This resource first appeared in issue #106 on 22 Jan 2022 and has tags Strategy: Making Decisions, Strategy: Working with Stakeholders, Managing A Team: Other
The Decision-Making Pendulum - Candost Dagdeviren
Our Role in Effective Decision Making - Kathy Keating
Everyday Decisions, Done Dirt Cheap - Matt Schellhas
Dagdeviren talks about the decision-making pendulum, the spectrum of decision-making processes ranging from authority (“Because I said so”), through advice and consent, to consensus decision making (“So say we all”). The processes at the extremes aren’t great for either the teams or the decisions that likely result (I don’t agree with everything Manager-Tools says, but I think they’re 100% right about consensus - consensus is a desirable outcome of a decision-making process, but it is a bad choice for a decision-making process). Within the middle, the important thing is that the decision-making process is explicit, input is gathered and seen to be taken seriously, and decisions are communicated clearly.
That input gathering and discussion-facilitation phase before and after a decision made takes some practice. Keating gives us (from the point of view of an inveterate introvert!) an overview of facilitating discussions, which can be especially tricky in the cross-disciplinary world we work in, so that the full range of ideas and information becomes available and shared.
And Shellhas gives us a bit of breathing room when it comes to decision making. The “best” decision is unknowable beforehand, when you actually need the decision; even in retrospect, determining whether it was best available is usually still impossible. It’s not a power given to we mere mortals to watch all possible timelines unfold.

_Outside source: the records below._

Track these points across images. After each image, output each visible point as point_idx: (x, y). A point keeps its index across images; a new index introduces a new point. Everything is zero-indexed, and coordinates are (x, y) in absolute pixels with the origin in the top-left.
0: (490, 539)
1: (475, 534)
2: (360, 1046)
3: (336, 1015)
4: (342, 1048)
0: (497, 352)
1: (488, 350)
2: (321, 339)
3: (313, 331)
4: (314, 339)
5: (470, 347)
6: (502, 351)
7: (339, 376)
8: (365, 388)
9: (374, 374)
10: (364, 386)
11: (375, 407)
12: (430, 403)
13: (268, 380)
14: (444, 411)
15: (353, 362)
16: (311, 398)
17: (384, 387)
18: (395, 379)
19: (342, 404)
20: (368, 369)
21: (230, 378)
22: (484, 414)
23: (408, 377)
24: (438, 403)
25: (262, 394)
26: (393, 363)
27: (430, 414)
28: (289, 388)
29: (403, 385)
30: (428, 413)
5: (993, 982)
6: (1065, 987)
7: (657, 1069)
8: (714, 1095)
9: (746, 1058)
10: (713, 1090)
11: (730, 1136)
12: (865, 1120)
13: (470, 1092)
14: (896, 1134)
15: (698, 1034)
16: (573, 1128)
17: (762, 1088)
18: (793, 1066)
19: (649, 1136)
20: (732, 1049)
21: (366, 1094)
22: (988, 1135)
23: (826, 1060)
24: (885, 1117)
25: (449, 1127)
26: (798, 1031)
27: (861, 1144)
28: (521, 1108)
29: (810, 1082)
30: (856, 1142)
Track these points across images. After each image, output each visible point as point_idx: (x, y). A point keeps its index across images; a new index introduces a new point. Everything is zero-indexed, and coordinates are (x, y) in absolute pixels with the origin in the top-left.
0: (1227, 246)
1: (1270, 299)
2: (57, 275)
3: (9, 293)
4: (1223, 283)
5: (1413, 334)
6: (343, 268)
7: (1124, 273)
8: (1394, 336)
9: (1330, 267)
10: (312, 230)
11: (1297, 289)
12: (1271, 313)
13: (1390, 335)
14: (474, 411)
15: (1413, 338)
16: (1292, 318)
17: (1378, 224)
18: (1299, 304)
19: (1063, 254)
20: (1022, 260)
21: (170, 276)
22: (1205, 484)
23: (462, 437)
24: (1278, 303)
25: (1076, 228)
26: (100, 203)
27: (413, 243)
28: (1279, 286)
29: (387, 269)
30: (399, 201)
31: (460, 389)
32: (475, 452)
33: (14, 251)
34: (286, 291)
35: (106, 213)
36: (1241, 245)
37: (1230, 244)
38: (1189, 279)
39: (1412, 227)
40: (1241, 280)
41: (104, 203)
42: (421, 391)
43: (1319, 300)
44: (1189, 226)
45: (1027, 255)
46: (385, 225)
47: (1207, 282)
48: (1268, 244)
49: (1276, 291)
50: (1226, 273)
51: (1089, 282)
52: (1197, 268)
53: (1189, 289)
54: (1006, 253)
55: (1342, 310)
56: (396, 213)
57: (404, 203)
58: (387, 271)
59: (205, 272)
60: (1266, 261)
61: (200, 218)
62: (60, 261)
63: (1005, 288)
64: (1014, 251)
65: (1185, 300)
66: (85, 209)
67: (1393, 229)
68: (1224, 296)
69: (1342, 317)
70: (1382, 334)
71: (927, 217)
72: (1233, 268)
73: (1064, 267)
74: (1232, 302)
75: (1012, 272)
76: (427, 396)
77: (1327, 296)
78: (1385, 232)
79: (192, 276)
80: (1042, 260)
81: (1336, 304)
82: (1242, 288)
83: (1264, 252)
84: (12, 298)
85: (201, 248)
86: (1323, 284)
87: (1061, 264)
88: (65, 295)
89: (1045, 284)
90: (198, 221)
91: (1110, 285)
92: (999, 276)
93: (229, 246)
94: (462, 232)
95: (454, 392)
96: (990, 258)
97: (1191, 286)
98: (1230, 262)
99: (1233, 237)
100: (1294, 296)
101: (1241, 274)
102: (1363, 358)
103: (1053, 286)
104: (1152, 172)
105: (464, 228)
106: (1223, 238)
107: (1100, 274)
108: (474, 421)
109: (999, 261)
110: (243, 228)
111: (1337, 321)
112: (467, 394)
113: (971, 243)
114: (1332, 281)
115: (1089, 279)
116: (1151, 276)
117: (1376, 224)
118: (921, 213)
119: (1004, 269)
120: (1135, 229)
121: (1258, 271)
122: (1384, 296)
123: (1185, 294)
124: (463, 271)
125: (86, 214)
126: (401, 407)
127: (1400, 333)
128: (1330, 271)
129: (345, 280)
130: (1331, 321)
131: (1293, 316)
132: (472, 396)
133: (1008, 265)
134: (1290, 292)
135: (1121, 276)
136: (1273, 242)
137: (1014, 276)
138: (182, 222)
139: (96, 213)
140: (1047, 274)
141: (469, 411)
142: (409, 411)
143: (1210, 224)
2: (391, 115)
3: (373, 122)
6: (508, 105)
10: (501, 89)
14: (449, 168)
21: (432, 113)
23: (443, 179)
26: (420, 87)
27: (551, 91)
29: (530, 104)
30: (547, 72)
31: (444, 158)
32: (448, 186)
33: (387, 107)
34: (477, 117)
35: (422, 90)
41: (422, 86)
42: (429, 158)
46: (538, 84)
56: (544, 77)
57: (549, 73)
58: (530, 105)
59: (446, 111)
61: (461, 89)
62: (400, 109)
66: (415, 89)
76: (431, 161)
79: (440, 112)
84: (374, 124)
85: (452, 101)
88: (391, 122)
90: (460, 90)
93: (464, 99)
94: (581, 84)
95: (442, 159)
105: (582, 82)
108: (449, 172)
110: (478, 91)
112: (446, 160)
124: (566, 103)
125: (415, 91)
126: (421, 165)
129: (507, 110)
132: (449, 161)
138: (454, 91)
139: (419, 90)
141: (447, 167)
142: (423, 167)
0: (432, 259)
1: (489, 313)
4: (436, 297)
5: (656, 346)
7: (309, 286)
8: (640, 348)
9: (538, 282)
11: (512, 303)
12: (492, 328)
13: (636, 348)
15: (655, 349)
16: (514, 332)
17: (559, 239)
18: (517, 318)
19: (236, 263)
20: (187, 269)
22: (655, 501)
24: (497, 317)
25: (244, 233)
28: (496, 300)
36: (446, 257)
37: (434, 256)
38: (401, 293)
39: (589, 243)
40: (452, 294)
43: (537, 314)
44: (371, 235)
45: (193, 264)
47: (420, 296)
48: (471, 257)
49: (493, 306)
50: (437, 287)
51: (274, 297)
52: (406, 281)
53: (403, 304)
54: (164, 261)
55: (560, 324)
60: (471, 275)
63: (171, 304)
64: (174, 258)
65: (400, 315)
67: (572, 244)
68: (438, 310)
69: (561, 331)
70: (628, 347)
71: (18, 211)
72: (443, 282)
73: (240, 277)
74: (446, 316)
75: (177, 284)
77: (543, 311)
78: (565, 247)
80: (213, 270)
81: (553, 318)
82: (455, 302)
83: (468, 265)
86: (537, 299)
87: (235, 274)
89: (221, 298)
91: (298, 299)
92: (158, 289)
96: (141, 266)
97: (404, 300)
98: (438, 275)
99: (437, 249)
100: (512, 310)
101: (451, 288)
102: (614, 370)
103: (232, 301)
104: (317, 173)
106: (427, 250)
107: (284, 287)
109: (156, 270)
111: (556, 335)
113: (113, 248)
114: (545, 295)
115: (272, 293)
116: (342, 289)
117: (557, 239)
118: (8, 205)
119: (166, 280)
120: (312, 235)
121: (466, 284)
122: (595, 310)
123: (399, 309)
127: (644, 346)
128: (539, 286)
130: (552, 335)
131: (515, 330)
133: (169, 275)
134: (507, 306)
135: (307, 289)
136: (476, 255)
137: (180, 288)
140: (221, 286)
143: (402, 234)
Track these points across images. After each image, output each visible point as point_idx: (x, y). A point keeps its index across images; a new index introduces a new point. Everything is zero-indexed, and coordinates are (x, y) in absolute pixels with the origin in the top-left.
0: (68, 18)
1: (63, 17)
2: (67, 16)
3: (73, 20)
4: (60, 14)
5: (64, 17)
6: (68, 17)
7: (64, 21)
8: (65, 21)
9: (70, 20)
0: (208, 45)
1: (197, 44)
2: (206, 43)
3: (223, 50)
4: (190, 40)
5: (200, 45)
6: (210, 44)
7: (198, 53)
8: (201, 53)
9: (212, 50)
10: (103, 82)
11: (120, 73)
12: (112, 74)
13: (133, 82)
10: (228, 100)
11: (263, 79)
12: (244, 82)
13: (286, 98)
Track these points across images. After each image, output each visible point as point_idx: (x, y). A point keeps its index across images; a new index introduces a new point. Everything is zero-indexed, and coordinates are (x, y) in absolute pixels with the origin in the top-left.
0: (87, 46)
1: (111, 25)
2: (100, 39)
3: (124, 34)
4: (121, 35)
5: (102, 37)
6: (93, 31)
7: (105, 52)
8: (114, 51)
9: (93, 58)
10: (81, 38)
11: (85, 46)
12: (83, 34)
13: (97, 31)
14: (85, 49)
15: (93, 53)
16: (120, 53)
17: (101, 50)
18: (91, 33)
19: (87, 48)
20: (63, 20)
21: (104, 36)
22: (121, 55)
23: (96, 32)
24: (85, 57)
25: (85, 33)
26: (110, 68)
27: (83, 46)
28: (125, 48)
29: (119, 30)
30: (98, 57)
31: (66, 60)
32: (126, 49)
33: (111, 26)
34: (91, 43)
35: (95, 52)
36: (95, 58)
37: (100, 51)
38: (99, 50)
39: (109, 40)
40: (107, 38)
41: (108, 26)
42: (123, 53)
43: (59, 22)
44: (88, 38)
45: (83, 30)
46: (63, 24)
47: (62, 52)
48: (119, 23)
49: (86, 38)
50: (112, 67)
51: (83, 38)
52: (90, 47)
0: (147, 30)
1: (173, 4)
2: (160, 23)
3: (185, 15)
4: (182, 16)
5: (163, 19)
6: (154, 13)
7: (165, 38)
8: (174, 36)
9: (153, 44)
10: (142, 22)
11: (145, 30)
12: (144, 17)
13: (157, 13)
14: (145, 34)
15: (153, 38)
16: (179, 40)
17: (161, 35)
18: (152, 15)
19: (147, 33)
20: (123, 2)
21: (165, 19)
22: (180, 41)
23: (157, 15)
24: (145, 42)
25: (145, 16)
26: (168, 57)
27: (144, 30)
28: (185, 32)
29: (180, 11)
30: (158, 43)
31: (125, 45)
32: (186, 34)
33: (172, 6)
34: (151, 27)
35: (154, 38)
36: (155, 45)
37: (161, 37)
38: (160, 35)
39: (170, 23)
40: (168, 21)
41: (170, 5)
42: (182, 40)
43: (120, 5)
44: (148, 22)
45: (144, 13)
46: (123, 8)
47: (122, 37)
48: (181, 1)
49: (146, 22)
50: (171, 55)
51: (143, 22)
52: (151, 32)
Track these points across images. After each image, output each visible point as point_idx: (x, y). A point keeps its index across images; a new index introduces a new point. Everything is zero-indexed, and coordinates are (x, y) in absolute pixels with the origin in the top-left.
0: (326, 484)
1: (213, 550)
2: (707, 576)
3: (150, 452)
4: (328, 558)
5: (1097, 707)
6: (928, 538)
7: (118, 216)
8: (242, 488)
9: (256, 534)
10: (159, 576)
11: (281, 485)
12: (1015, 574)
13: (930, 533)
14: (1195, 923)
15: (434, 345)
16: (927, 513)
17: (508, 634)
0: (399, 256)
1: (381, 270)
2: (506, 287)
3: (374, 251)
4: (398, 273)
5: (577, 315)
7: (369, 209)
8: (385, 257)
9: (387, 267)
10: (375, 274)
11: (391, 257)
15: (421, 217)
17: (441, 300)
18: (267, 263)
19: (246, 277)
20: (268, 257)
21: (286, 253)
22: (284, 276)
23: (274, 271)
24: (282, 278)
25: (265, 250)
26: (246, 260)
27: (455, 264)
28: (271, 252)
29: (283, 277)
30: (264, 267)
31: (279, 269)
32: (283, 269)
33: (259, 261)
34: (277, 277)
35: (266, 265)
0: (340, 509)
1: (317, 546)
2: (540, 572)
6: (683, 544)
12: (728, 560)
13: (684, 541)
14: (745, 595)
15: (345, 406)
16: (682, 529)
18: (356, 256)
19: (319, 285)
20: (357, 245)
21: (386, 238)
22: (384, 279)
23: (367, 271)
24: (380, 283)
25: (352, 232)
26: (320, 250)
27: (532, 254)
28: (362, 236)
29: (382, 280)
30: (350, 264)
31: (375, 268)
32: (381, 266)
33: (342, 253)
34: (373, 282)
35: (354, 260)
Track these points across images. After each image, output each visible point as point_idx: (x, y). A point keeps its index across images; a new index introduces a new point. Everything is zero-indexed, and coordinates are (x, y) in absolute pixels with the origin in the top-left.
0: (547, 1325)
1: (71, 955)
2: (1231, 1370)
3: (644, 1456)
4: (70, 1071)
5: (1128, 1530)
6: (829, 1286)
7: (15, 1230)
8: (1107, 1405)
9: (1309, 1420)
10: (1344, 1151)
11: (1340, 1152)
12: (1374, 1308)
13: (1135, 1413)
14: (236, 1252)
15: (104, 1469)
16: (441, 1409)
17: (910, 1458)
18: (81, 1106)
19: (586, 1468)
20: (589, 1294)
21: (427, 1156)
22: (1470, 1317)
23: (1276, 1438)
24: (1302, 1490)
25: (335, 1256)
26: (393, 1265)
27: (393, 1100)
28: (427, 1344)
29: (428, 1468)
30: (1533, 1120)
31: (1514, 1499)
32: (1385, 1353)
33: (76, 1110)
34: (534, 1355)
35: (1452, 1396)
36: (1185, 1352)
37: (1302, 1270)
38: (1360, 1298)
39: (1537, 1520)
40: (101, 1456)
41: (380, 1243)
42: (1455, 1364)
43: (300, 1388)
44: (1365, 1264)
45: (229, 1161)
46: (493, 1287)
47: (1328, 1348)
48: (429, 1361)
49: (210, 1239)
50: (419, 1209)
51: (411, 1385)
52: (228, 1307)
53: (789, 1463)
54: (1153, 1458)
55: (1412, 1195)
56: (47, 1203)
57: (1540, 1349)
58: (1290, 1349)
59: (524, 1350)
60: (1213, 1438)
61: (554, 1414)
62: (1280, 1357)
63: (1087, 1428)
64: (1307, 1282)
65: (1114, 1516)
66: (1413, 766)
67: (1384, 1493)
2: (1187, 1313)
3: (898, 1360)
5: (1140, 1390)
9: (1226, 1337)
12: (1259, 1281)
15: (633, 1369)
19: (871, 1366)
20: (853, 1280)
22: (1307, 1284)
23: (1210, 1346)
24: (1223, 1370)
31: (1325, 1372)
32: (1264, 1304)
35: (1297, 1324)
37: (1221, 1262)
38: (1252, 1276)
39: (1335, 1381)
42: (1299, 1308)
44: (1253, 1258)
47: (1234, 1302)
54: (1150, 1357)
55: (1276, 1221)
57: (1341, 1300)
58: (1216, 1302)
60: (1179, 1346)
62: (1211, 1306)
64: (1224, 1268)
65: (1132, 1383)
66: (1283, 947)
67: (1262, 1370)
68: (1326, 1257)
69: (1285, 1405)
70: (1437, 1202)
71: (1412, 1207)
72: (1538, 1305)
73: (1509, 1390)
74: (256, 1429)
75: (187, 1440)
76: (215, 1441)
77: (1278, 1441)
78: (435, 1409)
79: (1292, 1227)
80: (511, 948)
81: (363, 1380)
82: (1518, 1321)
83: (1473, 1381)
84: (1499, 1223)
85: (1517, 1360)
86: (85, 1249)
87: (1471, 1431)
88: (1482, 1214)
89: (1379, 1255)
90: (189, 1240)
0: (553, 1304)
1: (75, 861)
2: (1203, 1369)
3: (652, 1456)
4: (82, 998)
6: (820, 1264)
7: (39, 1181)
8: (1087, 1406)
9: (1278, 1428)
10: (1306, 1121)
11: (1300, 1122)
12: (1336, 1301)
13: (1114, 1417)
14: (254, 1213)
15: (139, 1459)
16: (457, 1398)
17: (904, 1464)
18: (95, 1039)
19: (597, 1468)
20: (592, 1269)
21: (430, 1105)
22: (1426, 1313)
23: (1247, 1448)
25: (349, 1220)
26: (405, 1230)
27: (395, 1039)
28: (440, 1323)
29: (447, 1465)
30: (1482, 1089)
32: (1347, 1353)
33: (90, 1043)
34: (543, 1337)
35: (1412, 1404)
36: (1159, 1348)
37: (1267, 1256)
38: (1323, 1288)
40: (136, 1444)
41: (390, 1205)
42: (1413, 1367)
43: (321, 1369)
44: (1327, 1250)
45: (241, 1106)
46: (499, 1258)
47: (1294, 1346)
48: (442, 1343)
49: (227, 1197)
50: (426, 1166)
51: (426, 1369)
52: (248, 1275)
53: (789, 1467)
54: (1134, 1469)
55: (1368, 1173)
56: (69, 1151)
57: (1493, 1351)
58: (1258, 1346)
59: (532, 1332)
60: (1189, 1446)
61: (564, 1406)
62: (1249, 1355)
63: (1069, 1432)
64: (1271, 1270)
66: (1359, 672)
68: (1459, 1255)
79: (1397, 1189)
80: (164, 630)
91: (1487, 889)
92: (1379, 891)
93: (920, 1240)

But there’s often one or more nearly-tied, “good enough” decisions available. Unless a given decision has huge ramifications — which does happen, but isn’t the common case — quickly making a good-enough decision in some consistent and transparent way (maybe, say, given some underlying strategy and priorities!) is probably better for you and the team than agonizing over trying to optimize over the unknowable.